#### Text for analysis
Segment Open

Domina is a dark-skinned variety of grape used for red wine. It was created by German viticulturalist Peter Morio at the Geilweilerhof Institute for Grape Breeding in the Palatinate in 1927 by crossing the varieties Blauer Portugieser and Pinot noir (known in Germany as Spätburgunder).[1][2]

Work on the variety was the continued by Bernhard Husfeld at the same institute in the 1950s. The variety received protection and was released for general cultivation in 1974.

In 2006, there were 395 hectares (980 acres) of Domina in Germany, with an increasing trend.[3] Domina plantings are primarily found in Franconia. Domina wines are dark red and rich in tannin.[1] In Belgium, it is authorised for AOCs : Hageland [4] and Haspengouw.[5]

Domina gives high yields and is not very demanding with respect to vineyard conditions. It ripens later than its parent Blauer Portugieser but earlier than its parent Pinot noir. Domina wines are full-bodied and have a deep colour, but are not considered as elegant as German-grown Spätburgunder.[6]

Synonyms[edit]

The only synonym to Domina is the variety's breeding code Geilweilerhof 4-25-7 or Gf. IV-25-7 N.[2]

References[edit]

  1. ^ a b Wein-Plus Glossar: Domina, accessed on January 24, 2013
  2. ^ a b Vitis International Variety Catalogue: Domina, accessed on April 21, 2008
  3. ^ German Wine Institute: German Wine Statistics 2007-2008 Archived September 20, 2008, at the Wayback Machine.

Segment Closed

#### Exercise materials
Segment Open

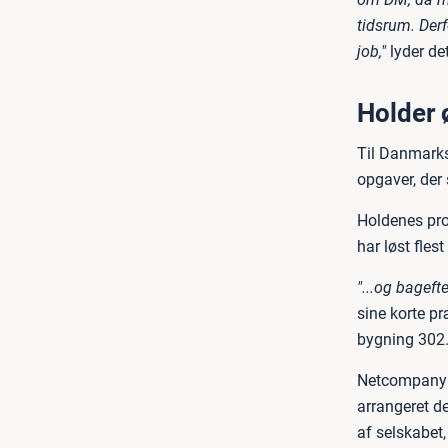
tidsrum. Der
job,"
lyder de
Holder 
Til Danmarks
opgaver, der 
Holdenes prog
har løst fles
"...og bagefte
sine korte pr
bygning 302
Netcompany e
arrangeret d
af selskabet,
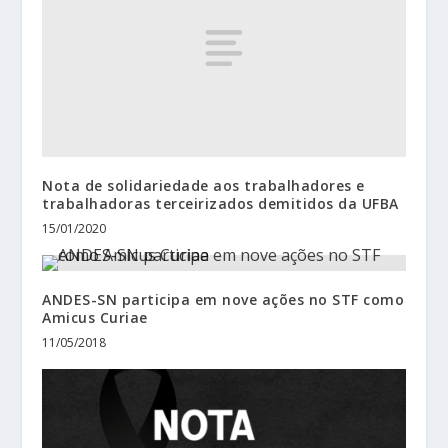
Nota de solidariedade aos trabalhadores e
trabalhadoras terceirizados demitidos da UFBA
15/01/2020
ANDES-SN participa em nove ações no STF como
Amicus Curiae
11/05/2018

Segment Closed

#### Work task 1
In the text about the Domina grape, which two varieties were crossed to create Domina?
#### Work task 2
In the records, swap "demitidos" for "dispensados" in the lines from the one holding "Nota de solidariedade aos trabalhadores e" through the end of the records, inclusive. Return only those lines, with everything else unchanged.

#### Response area 1
Blauer Portugieser and Pinot noir

#### Response area 2
Nota de solidariedade aos trabalhadores e
trabalhadoras terceirizados dispensados da UFBA
15/01/2020
ANDES-SN participa em nove ações no STF como
Amicus Curiae
11/05/2018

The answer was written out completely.